There was only one same-sex wedding in San Francisco on Monday, and according to Mayor Newsom, it was a fitting way to kick start same-sex marriages in California.
Phyllis Lyon and Del Martin emerged from the mayor's office as spouses for life. For a couple who spent their lives fighting for gay rights, it was an emotional day, one that brought tears throughout City Hall.
"When we first got together, we weren't really thinking about getting married, we were just thinking about getting together, but I think it's a wonderful day," said Phyllis.
Phyllis and Del were the first couple to get married four years ago, when San Francisco held same-sex weddings in defiance of state law, but this time it was legal and a defining moment in history.
"Today we can confidently say it's the first day in the state of California that we are providing marriage equally and fairly to everyone, denying no one their right and opportunity to live their lives out loud," said Mayor Gavin Newsom.
However, not everyone at City Hall was celebrating. Outside, members of an extreme religious group from Kansas waved large signs in protest. Representatives of more mainstream religious groups also came in opposition, such as a couple with Catholics for the Common Good.
"Being that we're here to uphold marriage as we know it from the Bible, we're not here to ruin somebody's day. We're here to uphold God's law," said Julie Malaspina from Catholics For The Common Good.
Opponents of same-sex marriage were quickly outnumbered. Hundreds of same-sex supporters began to converge at City Hall, turning what began as a demonstration, into a celebration.
"I wasn't here in 2004 so I definitely wanted to be a part of it this year and it's a pretty cool moment, to hear the crowds cheering and not really know what's going on, but still feel the energy of it and all. It's pretty cool," said Jackie Duda, a San Francisco resident.
And the energy is likely to carry on at San Francisco City Hall at least for the next two weeks. The City Clerk's Office set up this satellite office to process the high number of same-sex couples who booked appointments.

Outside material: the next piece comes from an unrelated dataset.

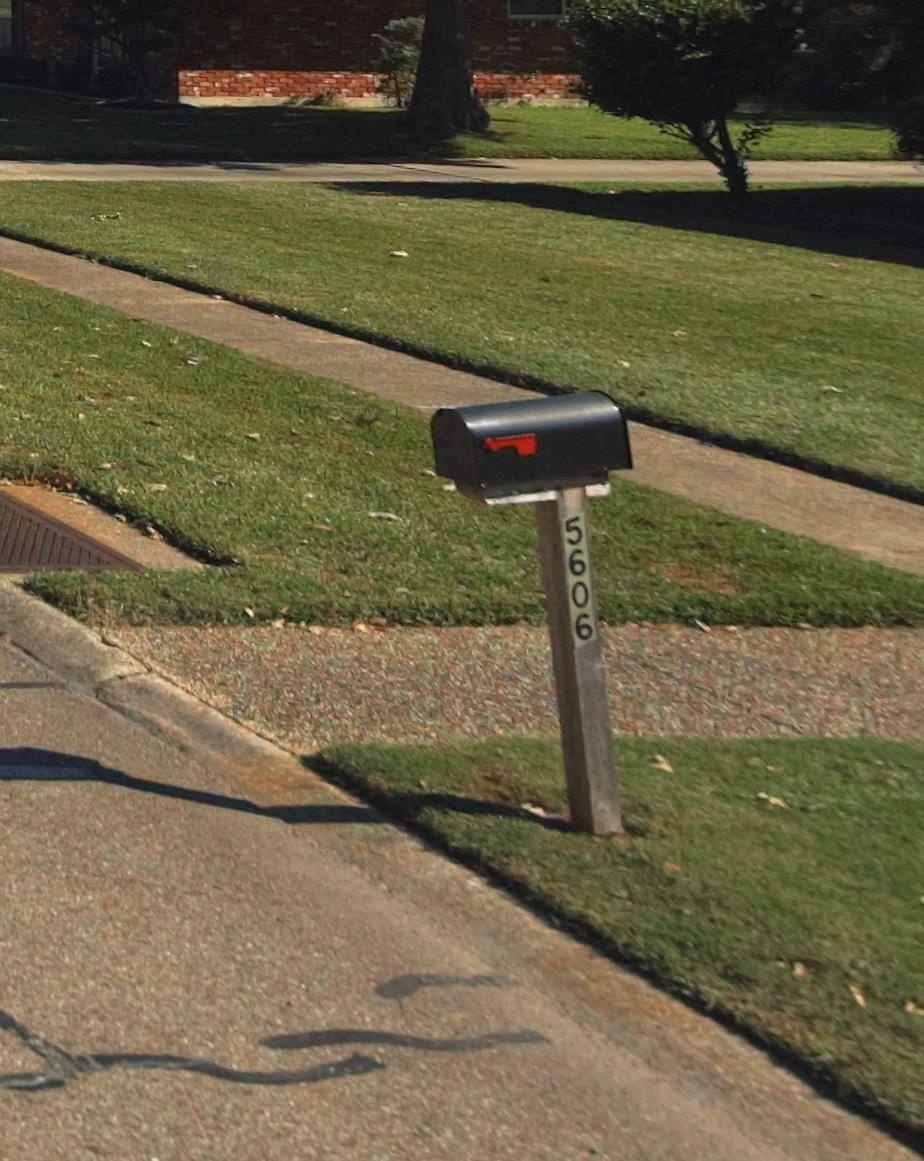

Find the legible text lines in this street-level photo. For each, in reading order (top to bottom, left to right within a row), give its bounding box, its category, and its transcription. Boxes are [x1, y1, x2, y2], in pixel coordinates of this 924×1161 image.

[561, 511, 596, 644] StreetNumber: 5606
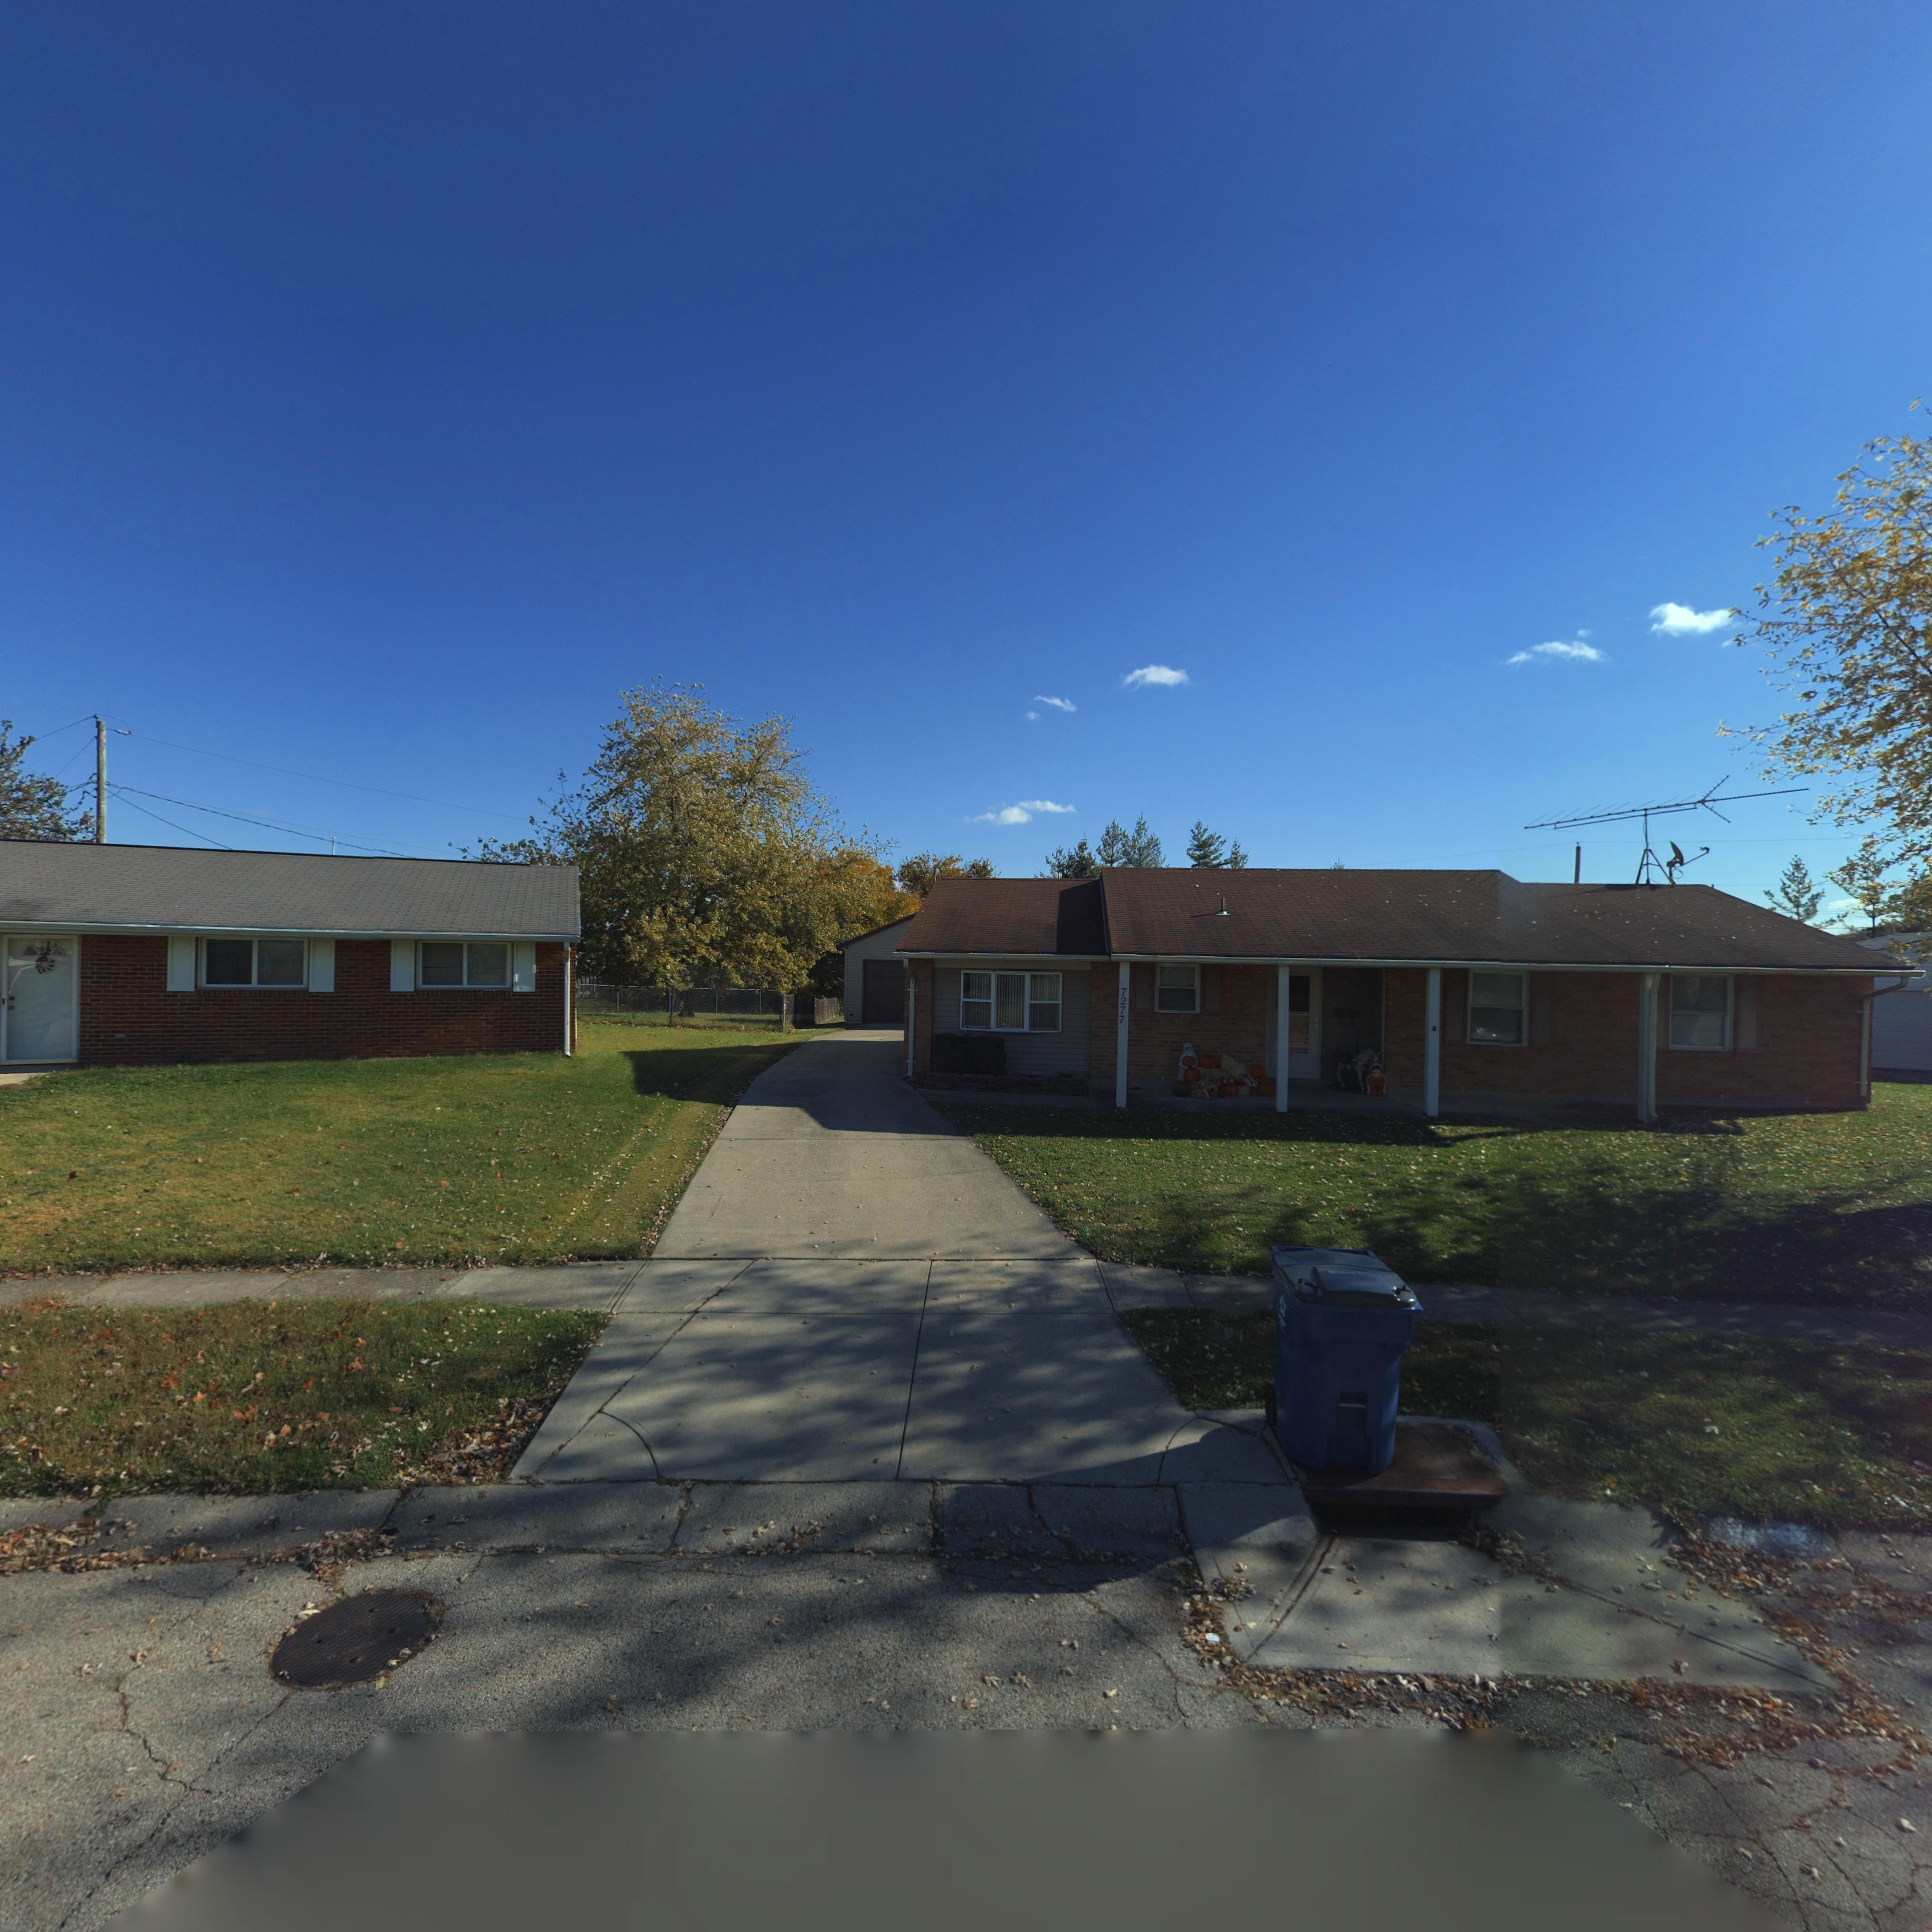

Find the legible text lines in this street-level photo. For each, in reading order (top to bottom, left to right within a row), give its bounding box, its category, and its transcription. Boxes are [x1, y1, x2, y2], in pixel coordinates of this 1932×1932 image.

[1118, 987, 1128, 1024] StreetNumber: 7277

After filling out these new gender neutral applications, which simply says "Party A" and "Party B," couples will say, "I do," throughout the galleries, just as they did four years ago.
"You're going to see many ceremonies continually going though the building in different levels," said Kenton Owyang, from the San Francisco City Clerk's Office.
The City Clerks Office will be open from 8 a.m. to 8 p.m. at least for the next two weeks. The Clerks Office says they can handle up to 500 marriages a day.